CT imaging of the small bowel traditionally has utilized high attenuation contrast agents for opacification of the gastrointestinal tract and has relied on structural changes in the appearance of the bowel for diagnosis (wall thickening, pneumatosis, etc.). However, a low attenuation oral agent offers two major advantages when evaluating for mesenteric ischemia.

First, a low attenuation intraluminal agent allows better visualization of the enhancing bowel wall and therefore allows functional information to be acquired. Low attenuation contrast agents coupled with spiral CT and rapid intravenous contrast administration makes it possible to quantify small bowel enhancement. For example, in a study by Harvey et al a group a patients with Crohn's disease underwent, CT enteroclysis or CT pneumocolon with intravenous contrast (10). Kinetic curves of small bowel enhancement were obtained. Elevated perfusion rates were demonstrated in small bowel segment which were actively inflamed. Thus, low density oral contrast agents (water) along with the faster scanning obtainable with MDCT allows better visualization of the enhancing bowel wall and can be utilized to obtain functional as well as anatomic information.

Second, low attenuation contrast agents do not interfere with manipulation of 3D volume sets. The use of high attenuation agents require extensive, time consuming editing of the data sets because the high attenuation bowel contents obscure other structures. Therefore, when water is used as an oral contrast agents in patients undergoing CT evaluation of suspected mesenteric ischemia, simultaneous 3D examination of the bowel and mesenteric vessels can be performed without the need for extensive editing.

Currently we use water as oral contrast in all patients with known or suspected mesenteric ischemia. First we administer 500-750 cc of water 30-60 minutes prior to the study in order to fill the intestines. An additional 250 cc of water is administered immediately prior to the scan to ensure maximal distention of the stomach.

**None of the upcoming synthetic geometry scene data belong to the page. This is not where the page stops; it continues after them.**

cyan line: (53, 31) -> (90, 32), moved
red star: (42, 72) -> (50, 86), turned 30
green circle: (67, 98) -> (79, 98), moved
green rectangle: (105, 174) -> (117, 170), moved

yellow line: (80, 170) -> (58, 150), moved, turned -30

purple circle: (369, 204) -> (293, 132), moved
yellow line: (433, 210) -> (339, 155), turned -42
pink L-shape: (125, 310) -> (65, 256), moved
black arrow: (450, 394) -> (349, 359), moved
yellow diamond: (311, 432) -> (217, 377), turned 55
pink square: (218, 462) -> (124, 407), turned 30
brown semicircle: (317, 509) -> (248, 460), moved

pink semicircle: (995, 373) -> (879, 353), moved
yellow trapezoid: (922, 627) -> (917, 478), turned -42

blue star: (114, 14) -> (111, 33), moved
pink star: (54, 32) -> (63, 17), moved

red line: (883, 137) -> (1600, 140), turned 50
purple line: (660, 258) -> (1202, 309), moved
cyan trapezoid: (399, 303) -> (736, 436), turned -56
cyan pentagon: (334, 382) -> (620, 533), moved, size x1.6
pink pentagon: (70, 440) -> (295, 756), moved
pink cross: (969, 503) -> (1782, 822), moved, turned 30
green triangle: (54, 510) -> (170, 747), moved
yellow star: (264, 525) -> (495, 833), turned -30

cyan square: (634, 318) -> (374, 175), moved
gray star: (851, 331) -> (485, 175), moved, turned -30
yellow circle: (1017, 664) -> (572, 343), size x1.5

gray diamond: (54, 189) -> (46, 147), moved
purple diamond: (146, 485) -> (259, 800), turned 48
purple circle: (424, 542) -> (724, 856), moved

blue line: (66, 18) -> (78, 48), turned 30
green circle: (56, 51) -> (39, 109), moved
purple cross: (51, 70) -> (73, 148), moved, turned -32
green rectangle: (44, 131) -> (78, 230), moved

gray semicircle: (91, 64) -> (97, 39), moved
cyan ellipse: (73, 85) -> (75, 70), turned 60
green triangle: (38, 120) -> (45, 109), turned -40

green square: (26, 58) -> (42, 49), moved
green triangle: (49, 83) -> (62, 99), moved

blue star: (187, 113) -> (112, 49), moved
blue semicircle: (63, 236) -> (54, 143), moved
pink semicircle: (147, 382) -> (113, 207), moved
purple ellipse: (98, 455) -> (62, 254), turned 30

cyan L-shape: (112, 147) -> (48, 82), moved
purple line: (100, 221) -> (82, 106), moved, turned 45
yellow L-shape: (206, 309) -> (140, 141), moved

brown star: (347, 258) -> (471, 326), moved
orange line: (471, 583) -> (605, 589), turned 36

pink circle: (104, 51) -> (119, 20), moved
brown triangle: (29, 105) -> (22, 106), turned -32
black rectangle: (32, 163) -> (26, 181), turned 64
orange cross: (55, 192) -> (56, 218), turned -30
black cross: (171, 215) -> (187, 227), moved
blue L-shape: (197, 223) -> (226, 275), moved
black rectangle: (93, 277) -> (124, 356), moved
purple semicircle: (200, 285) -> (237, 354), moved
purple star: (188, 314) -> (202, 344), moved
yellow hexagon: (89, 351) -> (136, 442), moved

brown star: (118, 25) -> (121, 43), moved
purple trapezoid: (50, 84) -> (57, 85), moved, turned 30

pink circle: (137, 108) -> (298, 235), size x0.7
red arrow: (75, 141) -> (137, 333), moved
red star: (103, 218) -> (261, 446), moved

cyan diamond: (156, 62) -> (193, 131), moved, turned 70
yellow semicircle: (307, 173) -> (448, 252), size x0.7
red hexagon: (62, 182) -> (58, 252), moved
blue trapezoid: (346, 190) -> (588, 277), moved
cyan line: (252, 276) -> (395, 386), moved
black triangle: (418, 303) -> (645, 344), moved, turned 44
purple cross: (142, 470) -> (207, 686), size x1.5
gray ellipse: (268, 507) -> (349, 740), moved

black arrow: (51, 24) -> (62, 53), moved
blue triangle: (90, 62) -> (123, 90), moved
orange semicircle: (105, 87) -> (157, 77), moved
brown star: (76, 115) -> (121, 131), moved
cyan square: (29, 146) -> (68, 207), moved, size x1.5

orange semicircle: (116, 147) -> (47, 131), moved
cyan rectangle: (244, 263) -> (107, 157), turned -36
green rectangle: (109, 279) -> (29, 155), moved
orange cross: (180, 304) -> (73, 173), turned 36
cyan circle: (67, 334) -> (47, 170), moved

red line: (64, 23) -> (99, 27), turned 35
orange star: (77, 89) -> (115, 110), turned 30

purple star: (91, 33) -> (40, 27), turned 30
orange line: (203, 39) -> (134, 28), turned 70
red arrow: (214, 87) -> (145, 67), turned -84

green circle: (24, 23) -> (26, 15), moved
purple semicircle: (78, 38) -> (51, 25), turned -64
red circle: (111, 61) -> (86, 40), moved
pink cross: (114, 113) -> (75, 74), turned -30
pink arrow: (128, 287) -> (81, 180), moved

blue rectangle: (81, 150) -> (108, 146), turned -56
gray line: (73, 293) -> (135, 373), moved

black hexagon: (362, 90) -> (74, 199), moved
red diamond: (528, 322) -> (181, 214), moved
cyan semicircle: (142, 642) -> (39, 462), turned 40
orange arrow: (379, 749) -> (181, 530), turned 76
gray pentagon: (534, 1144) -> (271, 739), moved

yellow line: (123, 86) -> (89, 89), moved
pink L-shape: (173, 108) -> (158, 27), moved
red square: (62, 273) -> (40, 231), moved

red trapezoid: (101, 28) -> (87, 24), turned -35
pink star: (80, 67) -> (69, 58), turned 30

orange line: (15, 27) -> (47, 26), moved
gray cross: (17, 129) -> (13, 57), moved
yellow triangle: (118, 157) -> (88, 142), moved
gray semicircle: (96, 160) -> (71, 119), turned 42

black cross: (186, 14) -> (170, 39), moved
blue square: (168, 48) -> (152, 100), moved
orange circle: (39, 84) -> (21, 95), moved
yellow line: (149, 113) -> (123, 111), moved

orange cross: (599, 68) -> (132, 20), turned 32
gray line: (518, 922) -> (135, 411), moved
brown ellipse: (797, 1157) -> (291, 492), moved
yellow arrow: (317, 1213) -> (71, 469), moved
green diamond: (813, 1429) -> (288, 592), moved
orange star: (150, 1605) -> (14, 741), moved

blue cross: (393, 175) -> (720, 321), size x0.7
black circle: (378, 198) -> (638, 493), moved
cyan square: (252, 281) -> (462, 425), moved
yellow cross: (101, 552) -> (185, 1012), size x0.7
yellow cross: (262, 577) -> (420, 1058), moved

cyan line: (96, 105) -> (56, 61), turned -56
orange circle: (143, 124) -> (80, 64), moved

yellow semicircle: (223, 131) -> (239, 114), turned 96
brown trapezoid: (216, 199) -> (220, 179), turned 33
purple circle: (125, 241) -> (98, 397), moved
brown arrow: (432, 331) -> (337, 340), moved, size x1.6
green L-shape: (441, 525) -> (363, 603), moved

Traditional therapy for mesenteric ischemia consisted of exploratory laparotomy with resection of the nonviable bowel and re-establishment of blood flow to the intestines. However, recent advancement in interventional radiology techniques offer an effective, less invasive therapeutic alternative. Intra-arterial thrombolysis, angioplasty and stent placement are all available and effective. Venous thrombosis can be treated with systemic, anticoagulation , or percutaneous transhepatic delivery of thrombolytics. Non-occlusive mesenteric ischemia can often by treated with selective arterial administration of vasodilating agents (i.e. papaverine).


Mulitdetector CT is an exciting advancement in CT technology. MDCT can not only perform routine studies much faster than single detector CT scanners, but also enables new applications, especially in the field of CT angiography. The increased speed and narrow collimation possible with MDCT coupled with the use of water as an oral contrast agent, improves visualization of the bowel wall and mesenteric vasculature. This may aid in CT evaluation of patients with suspected mesenteric ischemia.